**PROBLEM REQUIREMENTS**
Update the records so that every "administrator" reads "moderator", with all other text left as it is. Leave the pictures out of your answer.

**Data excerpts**

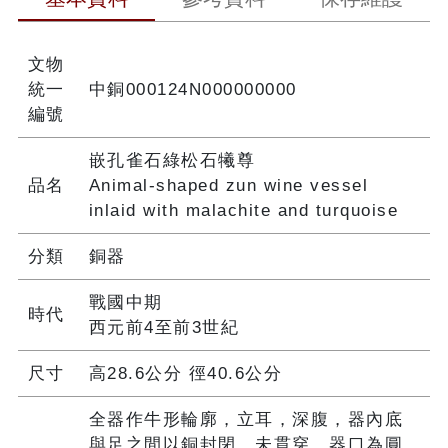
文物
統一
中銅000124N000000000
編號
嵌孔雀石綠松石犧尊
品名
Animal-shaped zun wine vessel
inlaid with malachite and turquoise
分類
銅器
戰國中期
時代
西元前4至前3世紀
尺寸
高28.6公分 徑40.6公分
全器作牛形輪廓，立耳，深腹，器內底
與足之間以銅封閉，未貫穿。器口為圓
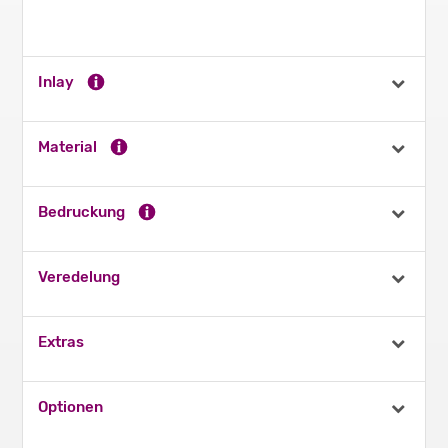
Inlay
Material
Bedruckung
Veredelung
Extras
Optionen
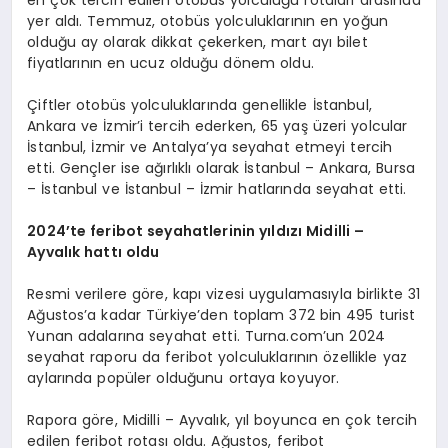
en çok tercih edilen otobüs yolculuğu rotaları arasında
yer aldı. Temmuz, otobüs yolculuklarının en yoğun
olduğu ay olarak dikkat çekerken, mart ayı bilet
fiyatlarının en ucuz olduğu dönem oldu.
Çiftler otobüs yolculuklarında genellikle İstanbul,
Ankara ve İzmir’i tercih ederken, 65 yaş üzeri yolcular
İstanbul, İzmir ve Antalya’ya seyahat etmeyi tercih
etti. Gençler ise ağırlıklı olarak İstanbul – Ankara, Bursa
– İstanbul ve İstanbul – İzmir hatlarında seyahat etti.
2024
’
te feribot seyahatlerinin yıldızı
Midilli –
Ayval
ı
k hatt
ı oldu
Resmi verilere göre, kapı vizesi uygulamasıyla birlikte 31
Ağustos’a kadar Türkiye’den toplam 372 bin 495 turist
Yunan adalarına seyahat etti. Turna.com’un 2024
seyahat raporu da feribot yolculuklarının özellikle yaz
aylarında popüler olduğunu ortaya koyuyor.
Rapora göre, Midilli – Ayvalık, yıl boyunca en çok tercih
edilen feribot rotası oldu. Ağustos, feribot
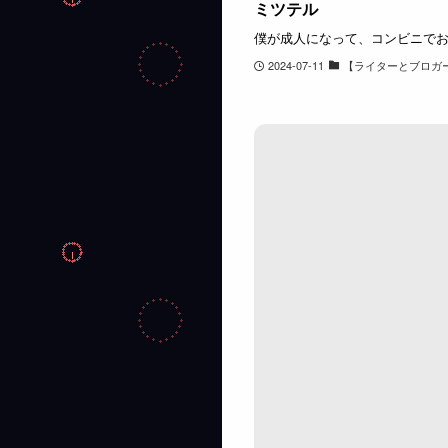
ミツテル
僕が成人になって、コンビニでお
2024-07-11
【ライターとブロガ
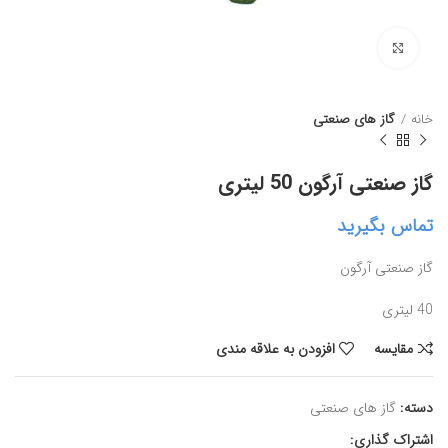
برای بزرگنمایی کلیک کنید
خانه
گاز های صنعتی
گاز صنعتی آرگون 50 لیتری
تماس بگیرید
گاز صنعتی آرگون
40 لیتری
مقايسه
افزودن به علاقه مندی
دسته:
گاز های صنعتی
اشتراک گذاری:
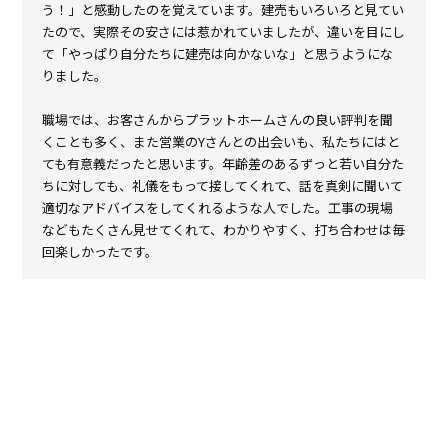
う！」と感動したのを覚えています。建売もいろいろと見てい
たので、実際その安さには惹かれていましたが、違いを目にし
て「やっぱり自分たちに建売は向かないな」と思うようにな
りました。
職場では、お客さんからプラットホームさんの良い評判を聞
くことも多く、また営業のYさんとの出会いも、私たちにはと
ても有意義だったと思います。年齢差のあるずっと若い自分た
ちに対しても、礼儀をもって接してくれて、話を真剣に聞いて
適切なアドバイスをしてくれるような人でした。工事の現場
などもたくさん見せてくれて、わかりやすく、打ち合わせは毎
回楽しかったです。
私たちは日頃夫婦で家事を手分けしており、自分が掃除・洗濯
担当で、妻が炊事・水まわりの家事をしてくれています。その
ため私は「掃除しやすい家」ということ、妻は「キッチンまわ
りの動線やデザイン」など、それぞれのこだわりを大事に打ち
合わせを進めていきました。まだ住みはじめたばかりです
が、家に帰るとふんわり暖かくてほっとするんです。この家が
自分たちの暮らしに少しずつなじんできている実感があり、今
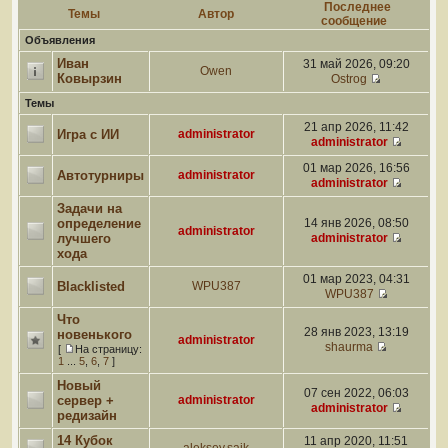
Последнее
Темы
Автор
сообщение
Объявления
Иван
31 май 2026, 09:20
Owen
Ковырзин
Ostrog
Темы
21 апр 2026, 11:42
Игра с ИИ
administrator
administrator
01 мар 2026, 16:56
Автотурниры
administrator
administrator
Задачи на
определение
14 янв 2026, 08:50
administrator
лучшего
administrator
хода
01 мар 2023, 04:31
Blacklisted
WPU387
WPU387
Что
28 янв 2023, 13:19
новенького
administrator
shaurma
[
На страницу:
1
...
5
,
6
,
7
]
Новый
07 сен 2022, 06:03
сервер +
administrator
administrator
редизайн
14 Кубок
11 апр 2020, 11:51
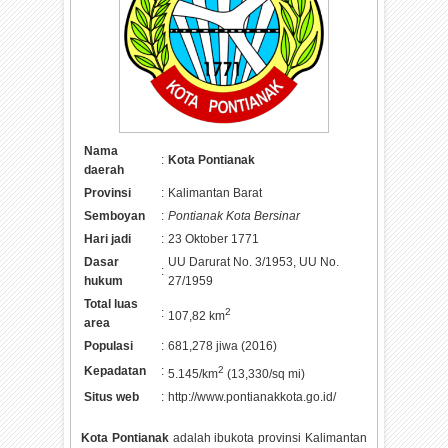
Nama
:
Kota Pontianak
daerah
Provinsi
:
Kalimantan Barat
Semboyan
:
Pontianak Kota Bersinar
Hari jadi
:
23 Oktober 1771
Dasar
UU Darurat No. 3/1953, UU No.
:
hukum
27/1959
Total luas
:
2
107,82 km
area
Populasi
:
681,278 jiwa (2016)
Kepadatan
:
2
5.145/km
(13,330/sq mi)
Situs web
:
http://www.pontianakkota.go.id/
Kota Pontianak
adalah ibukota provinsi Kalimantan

**YOUR SOLUTION**
文物
統一
中銅000124N000000000
編號
嵌孔雀石綠松石犧尊
品名
Animal-shaped zun wine vessel
inlaid with malachite and turquoise
分類
銅器
戰國中期
時代
西元前4至前3世紀
尺寸
高28.6公分 徑40.6公分
全器作牛形輪廓，立耳，深腹，器內底
與足之間以銅封閉，未貫穿。器口為圓
Inlay
Material
Bedruckung
Veredelung
Extras
Optionen
en çok tercih edilen otobüs yolculuğu rotaları arasında
yer aldı. Temmuz, otobüs yolculuklarının en yoğun
olduğu ay olarak dikkat çekerken, mart ayı bilet
fiyatlarının en ucuz olduğu dönem oldu.
Çiftler otobüs yolculuklarında genellikle İstanbul,
Ankara ve İzmir’i tercih ederken, 65 yaş üzeri yolcular
İstanbul, İzmir ve Antalya’ya seyahat etmeyi tercih
etti. Gençler ise ağırlıklı olarak İstanbul – Ankara, Bursa
– İstanbul ve İstanbul – İzmir hatlarında seyahat etti.
2024
’
te feribot seyahatlerinin yıldızı
Midilli –
Ayval
ı
k hatt
ı oldu
Resmi verilere göre, kapı vizesi uygulamasıyla birlikte 31
Ağustos’a kadar Türkiye’den toplam 372 bin 495 turist
Yunan adalarına seyahat etti. Turna.com’un 2024
seyahat raporu da feribot yolculuklarının özellikle yaz
aylarında popüler olduğunu ortaya koyuyor.
Rapora göre, Midilli – Ayvalık, yıl boyunca en çok tercih
edilen feribot rotası oldu. Ağustos, feribot
ミツテル
僕が成人になって、コンビニでお
2024-07-11
【ライターとブロガ
برای بزرگنمایی کلیک کنید
خانه
گاز های صنعتی
گاز صنعتی آرگون 50 لیتری
تماس بگیرید
گاز صنعتی آرگون
40 لیتری
مقايسه
افزودن به علاقه مندی
دسته:
گاز های صنعتی
اشتراک گذاری:
う！」と感動したのを覚えています。建売もいろいろと見てい
たので、実際その安さには惹かれていましたが、違いを目にし
て「やっぱり自分たちに建売は向かないな」と思うようにな
りました。
職場では、お客さんからプラットホームさんの良い評判を聞
くことも多く、また営業のYさんとの出会いも、私たちにはと
ても有意義だったと思います。年齢差のあるずっと若い自分た
ちに対しても、礼儀をもって接してくれて、話を真剣に聞いて
適切なアドバイスをしてくれるような人でした。工事の現場
などもたくさん見せてくれて、わかりやすく、打ち合わせは毎
回楽しかったです。
私たちは日頃夫婦で家事を手分けしており、自分が掃除・洗濯
担当で、妻が炊事・水まわりの家事をしてくれています。その
ため私は「掃除しやすい家」ということ、妻は「キッチンまわ
りの動線やデザイン」など、それぞれのこだわりを大事に打ち
合わせを進めていきました。まだ住みはじめたばかりです
が、家に帰るとふんわり暖かくてほっとするんです。この家が
自分たちの暮らしに少しずつなじんできている実感があり、今
Последнее
Темы
Автор
сообщение
Объявления
Иван
31 май 2026, 09:20
Owen
Ковырзин
Ostrog
Темы
21 апр 2026, 11:42
Игра с ИИ
moderator
moderator
01 мар 2026, 16:56
Автотурниры
moderator
moderator
Задачи на
определение
14 янв 2026, 08:50
moderator
лучшего
moderator
хода
01 мар 2023, 04:31
Blacklisted
WPU387
WPU387
Что
28 янв 2023, 13:19
новенького
moderator
shaurma
[
На страницу:
1
...
5
,
6
,
7
]
Новый
07 сен 2022, 06:03
сервер +
moderator
moderator
редизайн
14 Кубок
11 апр 2020, 11:51
Nama
:
Kota Pontianak
daerah
Provinsi
:
Kalimantan Barat
Semboyan
:
Pontianak Kota Bersinar
Hari jadi
:
23 Oktober 1771
Dasar
UU Darurat No. 3/1953, UU No.
:
hukum
27/1959
Total luas
:
2
107,82 km
area
Populasi
:
681,278 jiwa (2016)
Kepadatan
:
2
5.145/km
(13,330/sq mi)
Situs web
:
http://www.pontianakkota.go.id/
Kota Pontianak
adalah ibukota provinsi Kalimantan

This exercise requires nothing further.